Daily Independent (Lagos)
Andrew Airahuobhor
8 July 2009
A new focus on health and safety of seafarers has been raised by the launch of a new study into the dangers of fatigue of seafarers. Fatigue was identified as one of the major risks facing seafarers.
The E3.8 million (US$5.3 million), new research project is funded by the European Commission.
The 30-month Project Horizon will look at how fatigue affects watch keepers and impacts on decision-making and performance.
The project aims to lead to effective measures to improve seafarers' health and safety, including a fatigue management toolkit, as well as recommendations for improving work patterns at sea.
It involves academics in the UK and Sweden, as well as the European Community Shipowners' Associations, the European Transport Workers' Federation, the European Harbour Masters Committee, the International Association of Independent Tanker Owners, the Standard P&I Club, and the UK Marine Accident Investigation Branch and Maritime and Coastguard Agency.
Secretary-general of the International Maritime Organisation(IMO), Efthimios Mitropoulos, highlighted the continuing risks to seafarers at a recent meeting of IMO's technical co-operation committee.
He reported that 1,930 seafarers had lost their lives at sea in 2008, and that more than 800 seafarers had already died in 2009.
According to him, several casualties resulted from "failure to implement basic safety standards."
For the secretary general of Indigenous Shipowners Association of Nigeria (ISAN), Olaniyi Labinjo, IMO has recognised the dangers of fatigue to seafarers' long time ago, saying that fatigue is tiredness.
"If you have a seafarer who is fatigued, they will lose concentration and be sleeping. For somebody operating a machine, because the ship is a machine, what will happen?" he queried.
He pointed out that basic safety standards are contained in the Safety of Life At Sea (SOLAS 76) convention, saying that importance of safety at sea cannot be overemphasised, pointing out that lots of accidents that have occurred at sea in the past are traceable to human errors.
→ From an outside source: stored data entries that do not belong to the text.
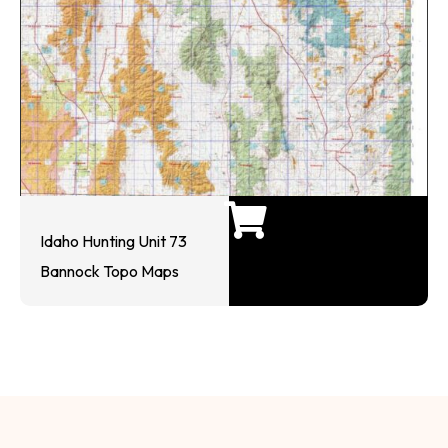
Idaho Hunting Unit 73
Bannock Topo Maps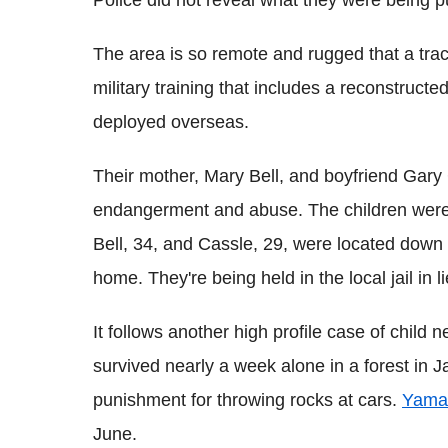
The area is so remote and rugged that a tra
military training that includes a reconstruct
deployed overseas.
Their mother, Mary Bell, and boyfriend Gary
endangerment and abuse. The children were p
Bell, 34, and Cassle, 29, were located down 
home.
They're being held in the local jail in 
It follows another high profile case of child 
survived nearly a week alone in a forest in
punishment for throwing rocks at cars.
Yama
June.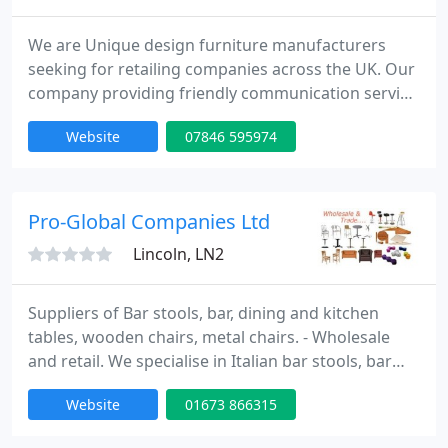
We are Unique design furniture manufacturers
seeking for retailing companies across the UK. Our
company providing friendly communication service
which could lead to potential business. We are
Website
07846 595974
producing hand made, unique design furniture for
any purpose. Please visit our website, you will not
be disappointed what you will see. If you find
anything that you like please do not hesitate to
Pro-Global Companies Ltd
contact us.
Lincoln, LN2
Suppliers of Bar stools, bar, dining and kitchen
tables, wooden chairs, metal chairs. - Wholesale
and retail. We specialise in Italian bar stools, bar
tables with over 300 models. We also supply
Website
01673 866315
European wooden chairs for pubs, restaurants,
cafe in finished and raw. Outdoor tables, chairs and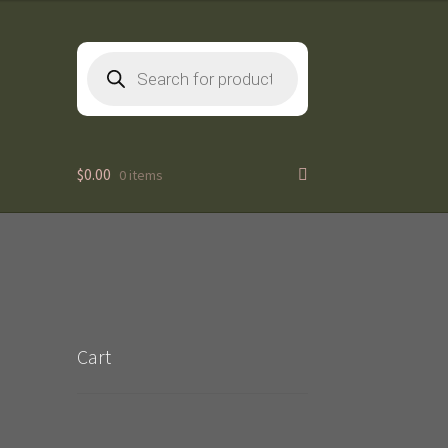
Products
search
$
0.00
0 items
Cart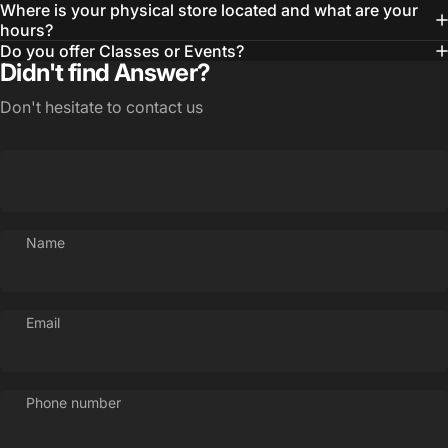
Where is your physical store located and what are your
hours?
Do you offer Classes or Events?
Didn't find Answer?
Don't hesitate to contact us
Name
Login Required
Email
Log in to your Account to add Products to your
Wishlist and view your previously saved items.
Phone number
Login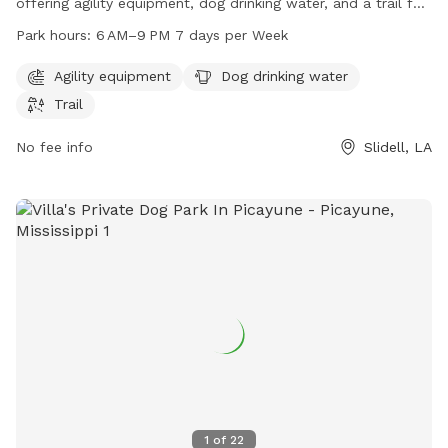
offering agility equipment, dog drinking water, and a trail for
dogs to explore and exercise. The park is open from 6 AM to
Park hours:
6 AM–9 PM 7 days per Week
9 PM seven days a week. Visitors can contact the park at
985-646-4371 for more information.
Agility equipment
Dog drinking water
Trail
No fee info
Slidell, LA
1
of
22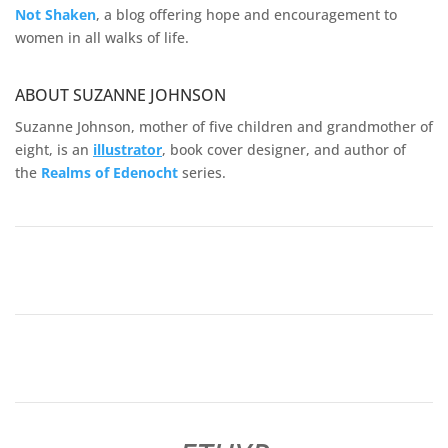
Not Shaken
, a blog offering hope and encouragement to
women in all walks of life.
ABOUT SUZANNE JOHNSON
Suzanne Johnson, mother of five children and grandmother of
eight, is an
illustrator
, book cover designer, and author of
the
Realms of
Edenocht
series.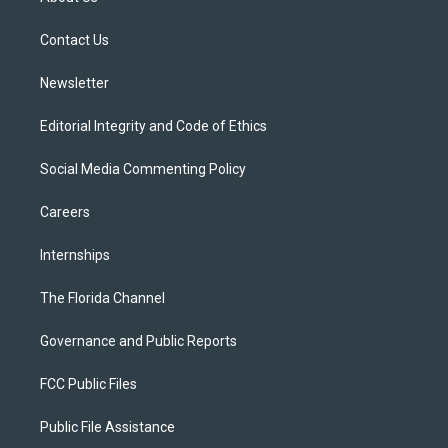
e
g
b
k
o
r
r
e
y
o
a
k
Contact Us
m
Newsletter
Editorial Integrity and Code of Ethics
Social Media Commenting Policy
Careers
Internships
The Florida Channel
Governance and Public Reports
FCC Public Files
Public File Assistance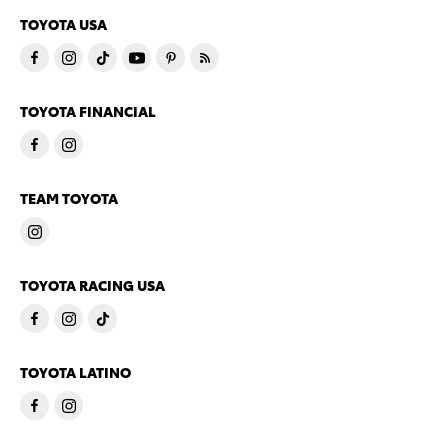
TOYOTA USA
TOYOTA FINANCIAL
TEAM TOYOTA
TOYOTA RACING USA
TOYOTA LATINO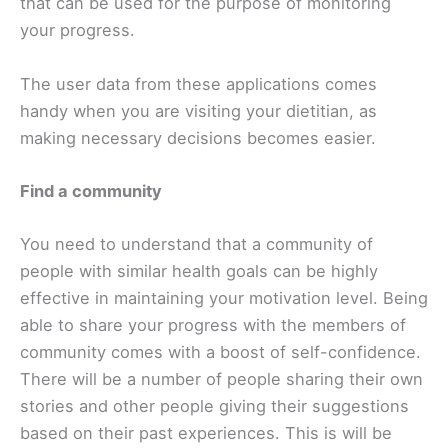
that can be used for the purpose of monitoring
your progress.
The user data from these applications comes
handy when you are visiting your dietitian, as
making necessary decisions becomes easier.
Find a community
You need to understand that a community of
people with similar health goals can be highly
effective in maintaining your motivation level. Being
able to share your progress with the members of
community comes with a boost of self-confidence.
There will be a number of people sharing their own
stories and other people giving their suggestions
based on their past experiences. This is will be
Any accidents at sea, Labinjo noted, results in loss of life, property and damage to the environment.
On compliance with SOLAS by Nigeria ship owners, Labinjo said, "We do comply. It is not by choice, you must do it."
A master mariner and former president of Nigerian Association of Master Mariners (NAMM), Adewole Ishola, noted that because of the nature of the seafarer's job, there is hardly a time for rest.
There is a standard in the shipping industry. The ship has a watch system whereby seafarers must rest a minimum of 10 hours per day; according to the International transport Workers Federation (ITF).
In order to make sure they rest more, the crew is divided into three-watch system, they are allowed to do four hours watch and four hours rest. This means they work for eight hours in all.
In doing this, there is also the need to do maintenance of equipment in the ship and other sundry duties, all of which deprive the seafarer of adequate rest. This brings fatigue to the seafarers, said Ishola, who is also the chairman/chief executive officer of Walsen Limited, a marine consultancy service company.
It was because of the issue of fatigue that the International Labour Organisation (ILO) in collaboration with the International Maritime Organisation (IMO) came to an agreement on working hours and work hours for the seafarer.
The organisation agreed that the seafarers must have time for work and time for rest, which, if people follow strictly, issue of fatigue will be greatly minimised or removed.
But Ishola notes that even when all these basic precautions are observed, the seafarer's rest is disrupted when the ship is arriving the port because all hands must be on deck to ensure that the ship berths successfully.
Also, in emergency situations, when there is a fault in the working of the ship, everybody in the ship will be awake to ensure that it is rectified.
The Anglo-Dutch union Nautilus International also raised concerns about risks to seafarers' lives, which pointed to the dangers of confined spaces on ships.
According to data from marine accident investigators in 18 flag states, there had been 120 deaths and 123 injuries in confined spaces since 1991.
Speaking at the annual assembly of the International Federation of Shipmasters' Associations in Rio de Janeiro, assistant general secretary of the Anglo-Dutch union Nautilus International, Marcel van den Broek, noted that enclosed spaces were still one of the most common causes of work-related seafarer death.